Assignment:
Copy out the lines below word for word, leaving out the pictures.
[Data shown Boundary: Start]
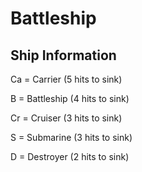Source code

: # Battleship

## Ship Information
Ca = Carrier (5 hits to sink)

B = Battleship (4 hits to sink)

Cr = Cruiser (3 hits to sink)

S = Submarine (3 hits to sink)

D = Destroyer (2 hits to sink)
[Data shown Boundary: End]
Solution to the problem:
Source code

: # Battleship

## Ship Information
Ca = Carrier (5 hits to sink)

B = Battleship (4 hits to sink)

Cr = Cruiser (3 hits to sink)

S = Submarine (3 hits to sink)

D = Destroyer (2 hits to sink)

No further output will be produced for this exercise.